How Razorpay achieved 11% efficiency enchancment and 21% value discount with Amazon EMR


This can be a visitor publish by Narendra Kumar, Head of Platform – Knowledge at Razorpay, in partnership with AWS.

On this publish, we discover how Razorpay, India’s main FinTech firm, reworked their information platform by migrating from a third-party resolution to Amazon EMR, unlocking improved efficiency and vital value financial savings. We’ll stroll via the architectural selections that guided this migration, the implementation technique, and the measurable advantages Razorpay achieved.

Based in 2014, Razorpay has turn into a powerhouse in complete cost options, enabling companies to simply accept, course of, and disburse funds on-line. With choices like RazorpayX for enterprise banking and Razorpay Capital for lending options, the corporate has skilled explosive progress, now serving tens of millions of companies. This fast growth introduced vital information challenges. When Razorpay’s information platform started straining below the load of greater than 1PB every day processing calls for, the engineering group confronted a important resolution: proceed scaling their current third-party resolution or modernize with a platform providing larger flexibility and management. They selected Amazon EMR to construct a complete information structure spanning batch warehousing, real-time stream processing, and interactive analytics – all operating on Apache Spark with open-source Delta Lake for ACID transactions. This wasn’t merely an ETL migration; it was an entire platform transformation that gave Razorpay’s 800 every day customers entry to greater than 60 concurrent streaming pipelines, greater than 3,000 orchestrated workflows, and the power to question 6PB of information every day. The outcomes validated their architectural selections: 11% higher general efficiency, 21% value discount, and the operational flexibility to optimize Spark useful resource allocation, leverage EC2 Spot situations, and implement superior options like liquid clustering – all with out vendor lock-in.

Attaining information insights cost-effectively with AWS

The information structure has a knowledge ingestion layer, information processing layer, and information consumption layer. Razorpay ingests greater than 20 TB of latest information each day, processes greater than 1 PB of every day information utilizing greater than 60 information stream processing pipelines. This information is then consumed by querying greater than 6 PB of every day information via greater than 3,000 scheduled workflows.

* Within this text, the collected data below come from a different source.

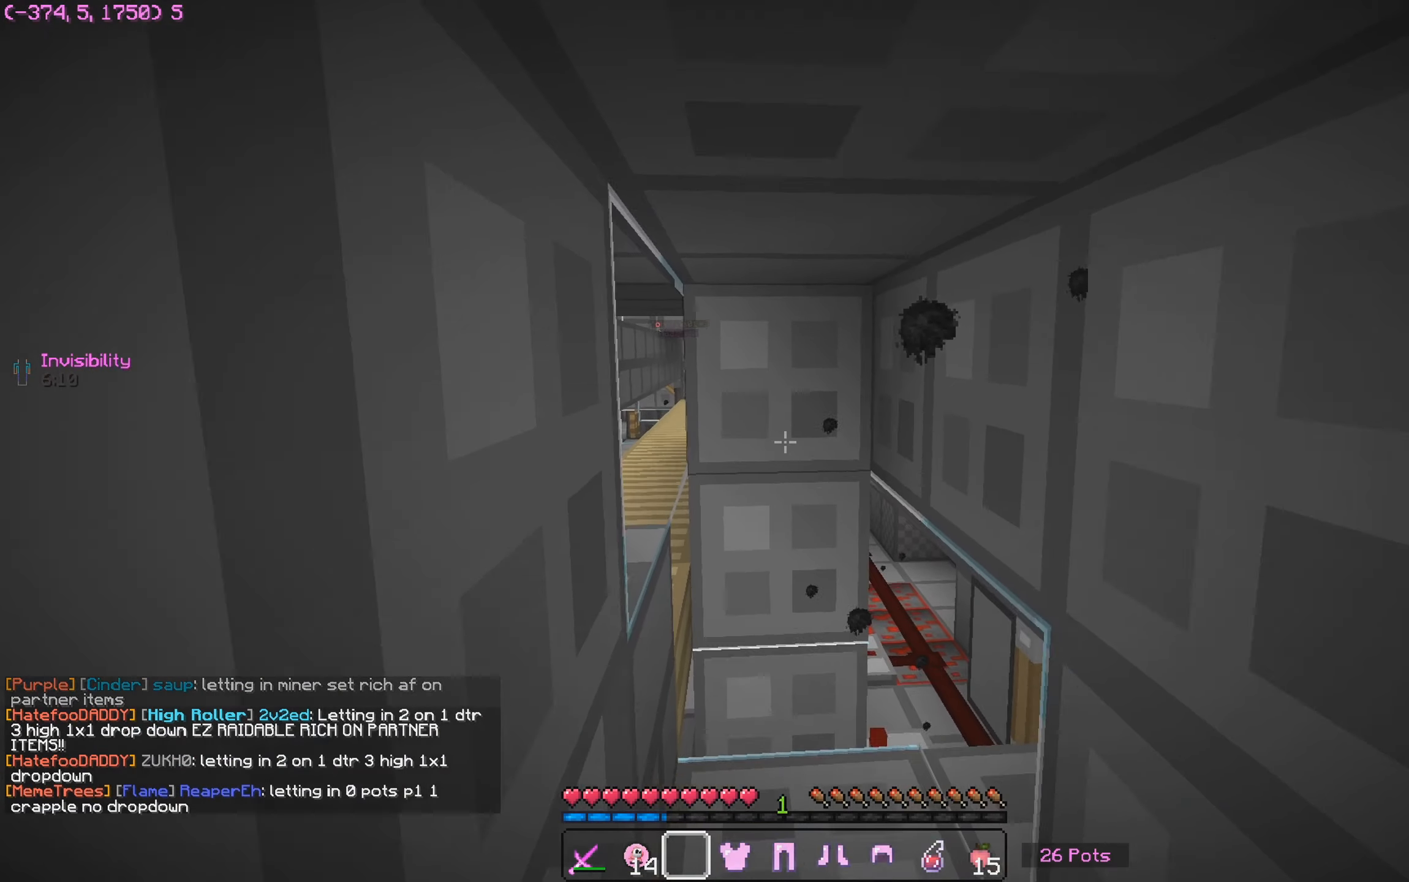
{"keys": [], "mouse": [], "events": [[34, "s", "up"]]}
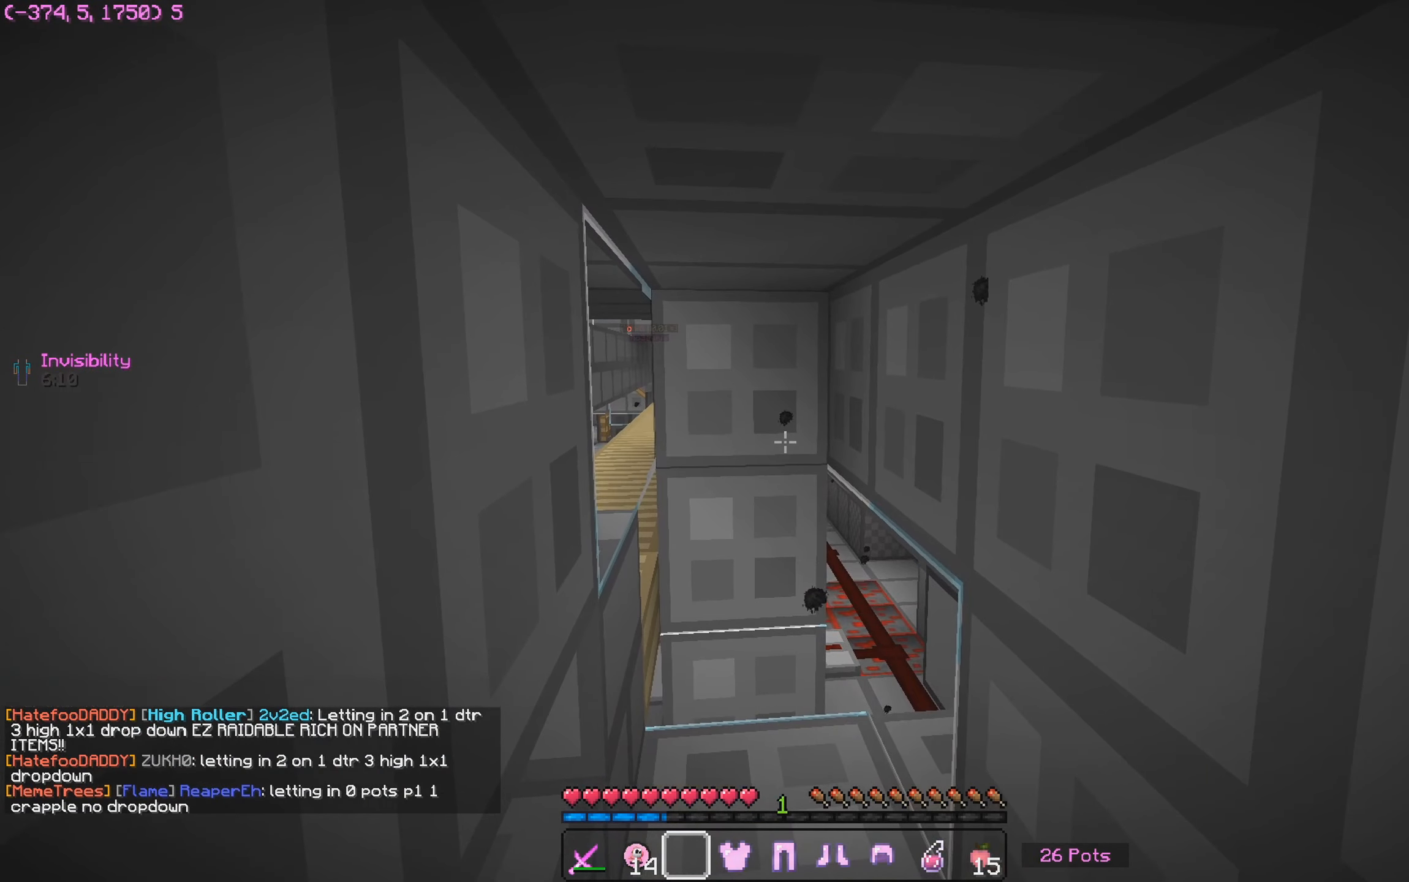
{"keys": ["a", "w"], "mouse": [], "events": [[267, "w", "down"], [417, "a", "down"]]}
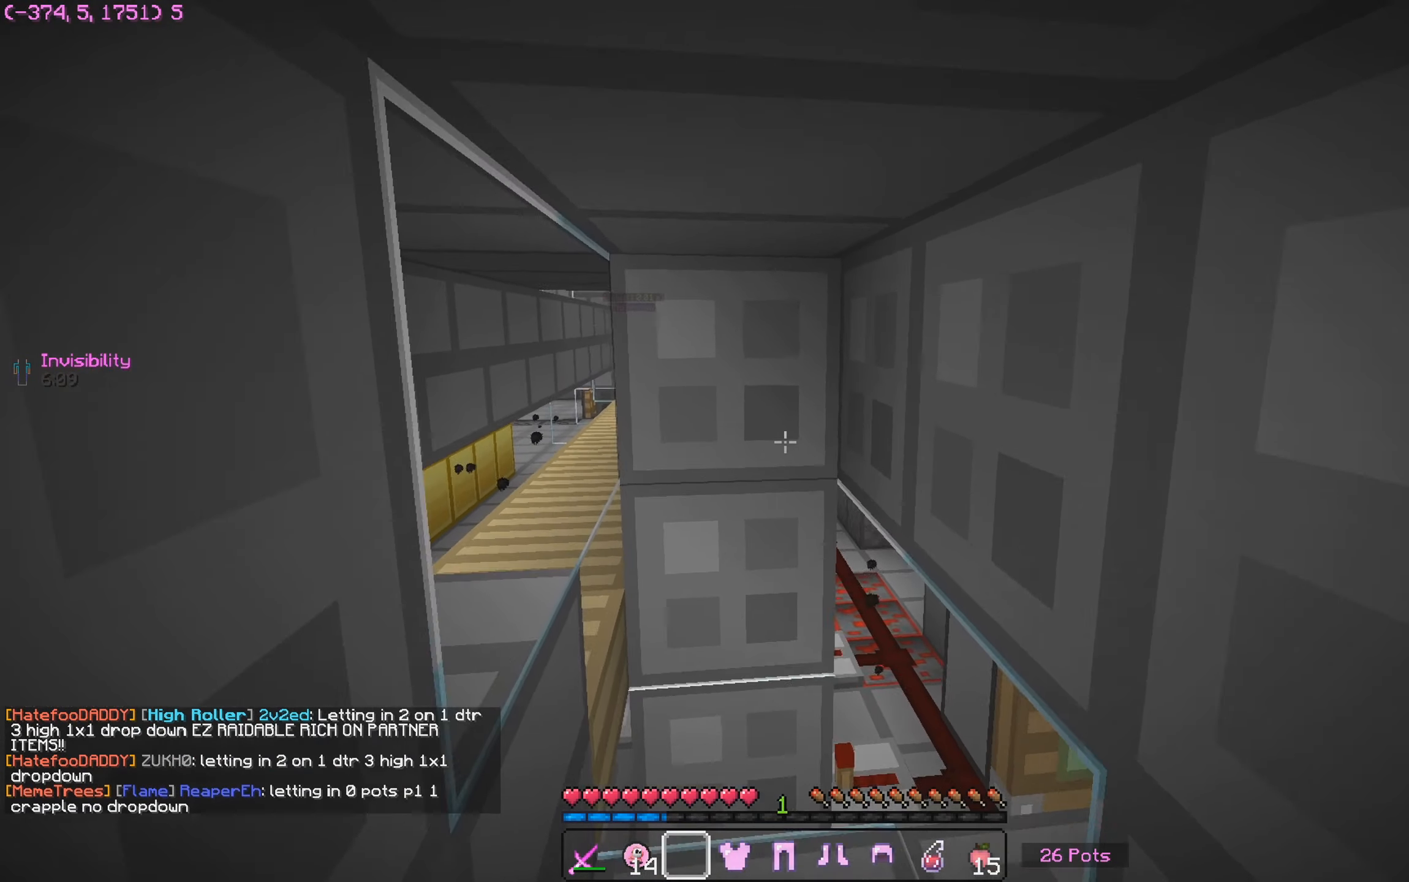
{"keys": ["d", "w"], "mouse": [], "events": [[250, "d", "down"], [250, "s", "down"], [317, "a", "up"], [467, "s", "up"]]}
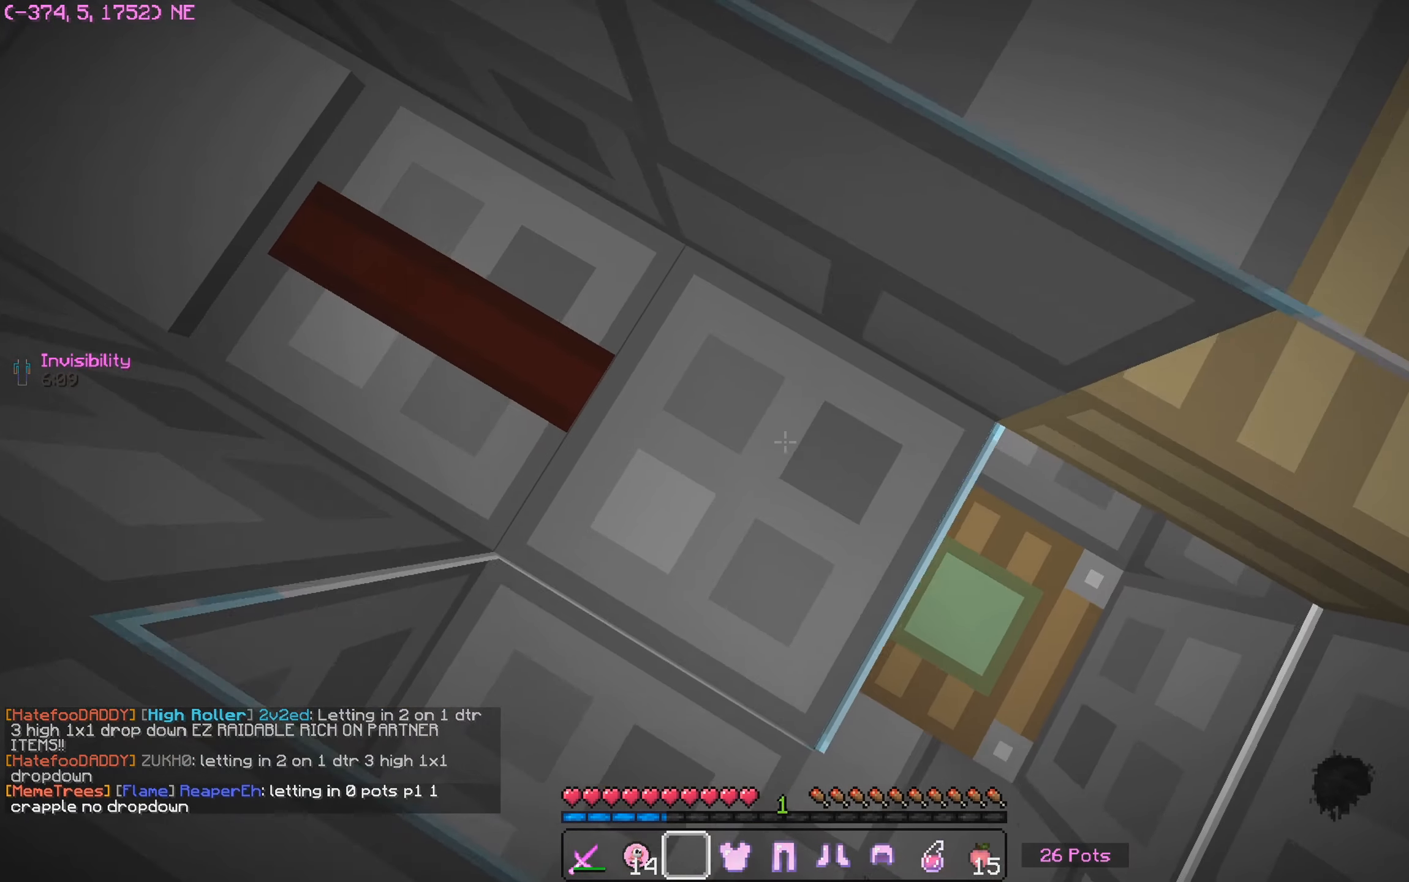
{"keys": ["d", "s"], "mouse": [], "events": [[84, "d", "up"], [134, "w", "up"], [350, "d", "down"], [367, "s", "down"]]}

Knowledge flows from a wide range of sources reminiscent of on-line transaction processing (OLTP) databases – conventional transactional or entity shops, occasions reminiscent of clickstream and software occasions, and third-party occasions like reverse extract, remodel, and cargo (ETL). A lot of the information consumption use circumstances energy service provider reporting and inside analytics of the group. The structure powers a wide range of information science use circumstances and monetary infrastructure round a reconciliation service.

Resolution overview

As proven within the following diagram, in its early phases, Razorpay operated on a small scale, utilizing Sqoop to dump transactional information every day into a knowledge lake and managing a Presto layer for querying this information. As they grew, the demand for close to real-time information elevated, prompting the setup of a change information seize (CDC) collector utilizing Maxwell to stream information manipulation language (DML) occasions to Kafka. To additional improve information processing, Razorpay constructed a processing layer that consumed information from Kafka to UPSERT data into the lake utilizing Apache Hudi.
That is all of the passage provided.